The first USS Henley (DD-39) was a modified Paulding-class destroyer in the United States Navy during World War I and later in the United States Coast Guard, designated as CG-12. She was named for Robert Henley.

Henley was launched on 3 April 1912 by the Fore River Shipbuilding Company, in Quincy, Massachusetts; sponsored by Miss Constance Henley Kane, great-grandniece or Robert Henley; and commissioned at Boston, Massachusetts, on 6 December 1912, with Lieutenant Commander W. L. Littlefield in command.

After training and shakedown, Henley joined the US Atlantic Torpedo Fleet at Newport, Rhode Island, for a peacetime career of tactical exercises and training maneuvers along the coast from the Caribbean to the North Atlantic. On 22 April 1914, she joined the fleet off Tampico, Mexico, to protect American citizens and property in the face of revolution in that country. During this period, Henley also saw duty transporting refugees and supplies. With war in Europe that fall, she began Neutrality Patrol along the coast and checked belligerent vessels in American ports.

● **Questions on the material**
1. Could you reproduce word for word the stretch of the USS Henley passage from "Henley was launched" through "in American ports."?
2. What comes next in the USS Henley passage? Write the part that follows its final sentence.

● **Source data**
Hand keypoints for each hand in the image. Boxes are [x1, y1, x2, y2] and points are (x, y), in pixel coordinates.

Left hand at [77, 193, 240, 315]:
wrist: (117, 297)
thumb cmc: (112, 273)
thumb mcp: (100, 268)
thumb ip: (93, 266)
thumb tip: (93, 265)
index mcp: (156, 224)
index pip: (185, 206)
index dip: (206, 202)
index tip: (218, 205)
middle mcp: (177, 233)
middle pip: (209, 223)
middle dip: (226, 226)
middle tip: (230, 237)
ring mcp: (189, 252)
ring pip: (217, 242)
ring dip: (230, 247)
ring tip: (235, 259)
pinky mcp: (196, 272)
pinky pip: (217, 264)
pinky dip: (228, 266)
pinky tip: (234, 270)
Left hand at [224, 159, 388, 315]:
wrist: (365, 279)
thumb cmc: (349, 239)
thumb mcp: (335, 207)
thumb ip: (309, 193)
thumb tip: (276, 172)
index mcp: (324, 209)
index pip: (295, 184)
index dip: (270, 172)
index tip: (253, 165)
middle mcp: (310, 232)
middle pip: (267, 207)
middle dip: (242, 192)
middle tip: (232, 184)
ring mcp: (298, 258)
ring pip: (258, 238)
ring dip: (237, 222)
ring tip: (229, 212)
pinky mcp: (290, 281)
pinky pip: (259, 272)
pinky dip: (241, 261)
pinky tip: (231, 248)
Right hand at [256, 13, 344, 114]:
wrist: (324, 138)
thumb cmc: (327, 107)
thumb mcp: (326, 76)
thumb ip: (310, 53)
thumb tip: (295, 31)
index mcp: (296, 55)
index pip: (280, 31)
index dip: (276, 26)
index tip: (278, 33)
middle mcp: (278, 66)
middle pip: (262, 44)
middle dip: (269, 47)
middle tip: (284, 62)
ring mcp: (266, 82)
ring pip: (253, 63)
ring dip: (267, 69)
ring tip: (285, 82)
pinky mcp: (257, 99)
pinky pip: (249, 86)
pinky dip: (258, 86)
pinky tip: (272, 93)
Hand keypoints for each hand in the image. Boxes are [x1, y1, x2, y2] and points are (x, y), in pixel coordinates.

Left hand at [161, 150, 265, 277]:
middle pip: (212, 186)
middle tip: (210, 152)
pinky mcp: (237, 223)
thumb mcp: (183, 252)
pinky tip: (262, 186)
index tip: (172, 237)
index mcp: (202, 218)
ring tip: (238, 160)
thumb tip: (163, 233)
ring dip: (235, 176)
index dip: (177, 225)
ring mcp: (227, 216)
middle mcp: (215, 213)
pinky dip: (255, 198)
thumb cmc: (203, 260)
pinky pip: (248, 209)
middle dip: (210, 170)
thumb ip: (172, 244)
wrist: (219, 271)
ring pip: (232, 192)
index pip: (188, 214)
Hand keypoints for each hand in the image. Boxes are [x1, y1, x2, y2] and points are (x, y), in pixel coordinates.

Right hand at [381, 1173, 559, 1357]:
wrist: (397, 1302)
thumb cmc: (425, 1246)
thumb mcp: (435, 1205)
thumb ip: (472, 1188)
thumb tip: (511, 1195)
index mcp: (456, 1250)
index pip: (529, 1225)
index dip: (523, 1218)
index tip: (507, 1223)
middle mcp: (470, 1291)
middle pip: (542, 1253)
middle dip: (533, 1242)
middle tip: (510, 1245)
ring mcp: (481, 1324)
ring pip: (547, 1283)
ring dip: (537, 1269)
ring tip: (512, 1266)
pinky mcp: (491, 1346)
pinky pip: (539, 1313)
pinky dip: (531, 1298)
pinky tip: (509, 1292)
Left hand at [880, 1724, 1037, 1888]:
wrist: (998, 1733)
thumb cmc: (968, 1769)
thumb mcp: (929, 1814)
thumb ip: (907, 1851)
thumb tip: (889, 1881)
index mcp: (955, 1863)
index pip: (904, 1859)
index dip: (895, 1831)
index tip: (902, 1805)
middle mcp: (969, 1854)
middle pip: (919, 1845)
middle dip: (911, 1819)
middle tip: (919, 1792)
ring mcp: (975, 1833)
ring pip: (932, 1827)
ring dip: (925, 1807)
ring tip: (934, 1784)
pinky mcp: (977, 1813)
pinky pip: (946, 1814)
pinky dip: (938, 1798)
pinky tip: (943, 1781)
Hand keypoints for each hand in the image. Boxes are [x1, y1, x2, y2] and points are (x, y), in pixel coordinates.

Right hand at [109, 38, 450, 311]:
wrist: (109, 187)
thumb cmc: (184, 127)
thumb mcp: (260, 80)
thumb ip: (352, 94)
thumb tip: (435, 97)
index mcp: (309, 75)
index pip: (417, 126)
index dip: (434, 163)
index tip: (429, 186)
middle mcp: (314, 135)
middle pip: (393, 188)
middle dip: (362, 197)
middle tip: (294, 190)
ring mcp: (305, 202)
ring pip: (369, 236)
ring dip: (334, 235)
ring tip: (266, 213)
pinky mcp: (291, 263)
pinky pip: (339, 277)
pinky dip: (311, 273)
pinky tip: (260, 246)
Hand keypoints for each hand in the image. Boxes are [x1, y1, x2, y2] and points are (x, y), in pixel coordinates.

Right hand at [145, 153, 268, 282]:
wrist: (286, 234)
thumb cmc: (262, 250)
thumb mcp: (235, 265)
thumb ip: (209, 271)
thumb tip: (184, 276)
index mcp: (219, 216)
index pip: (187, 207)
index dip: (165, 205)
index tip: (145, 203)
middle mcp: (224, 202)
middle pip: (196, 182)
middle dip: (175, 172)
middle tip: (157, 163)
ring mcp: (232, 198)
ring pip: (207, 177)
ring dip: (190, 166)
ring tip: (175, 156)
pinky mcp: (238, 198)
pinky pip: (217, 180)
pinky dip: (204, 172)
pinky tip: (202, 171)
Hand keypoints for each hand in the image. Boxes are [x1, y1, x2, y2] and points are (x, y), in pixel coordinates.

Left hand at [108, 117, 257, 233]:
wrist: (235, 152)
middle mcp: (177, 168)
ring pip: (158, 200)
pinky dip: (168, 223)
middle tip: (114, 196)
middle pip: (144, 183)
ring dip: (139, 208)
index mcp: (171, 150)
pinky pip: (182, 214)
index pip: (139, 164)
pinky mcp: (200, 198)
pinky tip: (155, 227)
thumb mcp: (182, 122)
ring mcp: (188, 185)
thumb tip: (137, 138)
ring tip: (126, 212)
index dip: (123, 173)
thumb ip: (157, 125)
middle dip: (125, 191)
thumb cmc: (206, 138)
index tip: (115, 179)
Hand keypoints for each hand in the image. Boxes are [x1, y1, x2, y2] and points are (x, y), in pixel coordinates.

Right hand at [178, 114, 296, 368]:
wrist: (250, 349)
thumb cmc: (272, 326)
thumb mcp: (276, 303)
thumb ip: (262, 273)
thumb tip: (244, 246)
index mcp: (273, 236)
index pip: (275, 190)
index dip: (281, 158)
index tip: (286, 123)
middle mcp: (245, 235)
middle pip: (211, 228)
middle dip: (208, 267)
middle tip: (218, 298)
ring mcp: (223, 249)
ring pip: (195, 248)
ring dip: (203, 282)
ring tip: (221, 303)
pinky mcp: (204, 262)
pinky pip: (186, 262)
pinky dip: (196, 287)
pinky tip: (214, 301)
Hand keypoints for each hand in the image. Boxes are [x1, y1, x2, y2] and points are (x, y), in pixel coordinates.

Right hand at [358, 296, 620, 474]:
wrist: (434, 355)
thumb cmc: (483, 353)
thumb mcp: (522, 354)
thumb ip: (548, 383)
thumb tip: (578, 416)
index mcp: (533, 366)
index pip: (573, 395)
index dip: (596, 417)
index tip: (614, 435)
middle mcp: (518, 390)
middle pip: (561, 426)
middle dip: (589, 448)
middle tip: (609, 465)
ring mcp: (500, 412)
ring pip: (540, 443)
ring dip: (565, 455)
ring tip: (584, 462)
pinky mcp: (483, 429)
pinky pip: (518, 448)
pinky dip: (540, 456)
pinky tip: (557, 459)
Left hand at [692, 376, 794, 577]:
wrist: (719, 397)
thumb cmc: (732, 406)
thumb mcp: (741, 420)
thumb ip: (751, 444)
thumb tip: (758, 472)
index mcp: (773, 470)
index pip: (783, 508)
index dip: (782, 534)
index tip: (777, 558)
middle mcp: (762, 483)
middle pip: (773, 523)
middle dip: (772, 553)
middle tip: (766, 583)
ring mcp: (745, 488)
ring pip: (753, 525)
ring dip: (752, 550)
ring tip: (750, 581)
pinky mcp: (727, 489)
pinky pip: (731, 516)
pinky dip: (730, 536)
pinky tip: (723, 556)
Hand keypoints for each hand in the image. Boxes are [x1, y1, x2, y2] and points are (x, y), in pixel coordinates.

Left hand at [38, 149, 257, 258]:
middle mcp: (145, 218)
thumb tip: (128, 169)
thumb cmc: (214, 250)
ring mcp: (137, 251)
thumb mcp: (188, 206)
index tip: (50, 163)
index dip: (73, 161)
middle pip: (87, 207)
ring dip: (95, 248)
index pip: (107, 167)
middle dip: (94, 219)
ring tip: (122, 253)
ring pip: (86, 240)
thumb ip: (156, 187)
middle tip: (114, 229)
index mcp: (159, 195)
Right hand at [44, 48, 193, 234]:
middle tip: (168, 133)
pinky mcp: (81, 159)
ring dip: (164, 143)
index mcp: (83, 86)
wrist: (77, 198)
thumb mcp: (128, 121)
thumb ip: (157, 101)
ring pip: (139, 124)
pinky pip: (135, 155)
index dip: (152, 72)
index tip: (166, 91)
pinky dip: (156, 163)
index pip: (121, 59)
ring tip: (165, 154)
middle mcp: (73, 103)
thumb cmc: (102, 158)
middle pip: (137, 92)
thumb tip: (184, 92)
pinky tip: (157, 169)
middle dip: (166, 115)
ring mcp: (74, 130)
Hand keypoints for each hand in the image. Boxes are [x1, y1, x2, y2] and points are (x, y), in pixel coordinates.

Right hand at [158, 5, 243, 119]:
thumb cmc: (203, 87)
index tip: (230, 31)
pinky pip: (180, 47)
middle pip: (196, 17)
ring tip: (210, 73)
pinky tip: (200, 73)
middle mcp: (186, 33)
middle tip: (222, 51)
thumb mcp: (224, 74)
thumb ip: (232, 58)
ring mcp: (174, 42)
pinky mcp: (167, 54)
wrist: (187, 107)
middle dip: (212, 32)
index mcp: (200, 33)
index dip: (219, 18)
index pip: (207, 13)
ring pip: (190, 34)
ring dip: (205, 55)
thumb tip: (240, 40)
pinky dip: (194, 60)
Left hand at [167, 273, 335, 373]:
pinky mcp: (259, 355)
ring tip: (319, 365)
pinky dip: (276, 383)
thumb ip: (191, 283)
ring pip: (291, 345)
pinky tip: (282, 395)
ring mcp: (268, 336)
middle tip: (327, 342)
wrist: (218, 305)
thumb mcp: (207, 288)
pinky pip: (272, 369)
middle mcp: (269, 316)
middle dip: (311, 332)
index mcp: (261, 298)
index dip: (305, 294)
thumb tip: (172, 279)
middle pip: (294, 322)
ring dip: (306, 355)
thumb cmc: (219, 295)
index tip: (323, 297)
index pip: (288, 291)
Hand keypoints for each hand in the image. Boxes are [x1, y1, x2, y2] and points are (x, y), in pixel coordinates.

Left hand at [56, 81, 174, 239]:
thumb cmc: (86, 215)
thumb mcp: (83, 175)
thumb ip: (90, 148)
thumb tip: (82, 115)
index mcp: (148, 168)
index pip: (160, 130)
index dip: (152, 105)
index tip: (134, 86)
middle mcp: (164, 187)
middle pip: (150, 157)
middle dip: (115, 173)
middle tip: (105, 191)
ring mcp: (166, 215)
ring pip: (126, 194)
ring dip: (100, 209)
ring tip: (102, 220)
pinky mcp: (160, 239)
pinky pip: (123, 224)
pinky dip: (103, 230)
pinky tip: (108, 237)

● **Expected responses**
1.
Henley was launched on 3 April 1912 by the Fore River Shipbuilding Company, in Quincy, Massachusetts; sponsored by Miss Constance Henley Kane, great-grandniece or Robert Henley; and commissioned at Boston, Massachusetts, on 6 December 1912, with Lieutenant Commander W. L. Littlefield in command.

After training and shakedown, Henley joined the US Atlantic Torpedo Fleet at Newport, Rhode Island, for a peacetime career of tactical exercises and training maneuvers along the coast from the Caribbean to the North Atlantic. On 22 April 1914, she joined the fleet off Tampico, Mexico, to protect American citizens and property in the face of revolution in that country. During this period, Henley also saw duty transporting refugees and supplies. With war in Europe that fall, she began Neutrality Patrol along the coast and checked belligerent vessels in American ports.

2.
When America entered World War I in April 1917, Henley continued patrol along the coast and also escorted fuel ships to the destroyers guarding America's first troop convoy on 13 June. For the remainder of the war, Henley performed convoy duty along the coast and carried out anti-submarine patrol off New York harbor. Henley put in at the Philadelphia Navy Yard on 22 December 1918 and decommissioned there on 12 December 1919.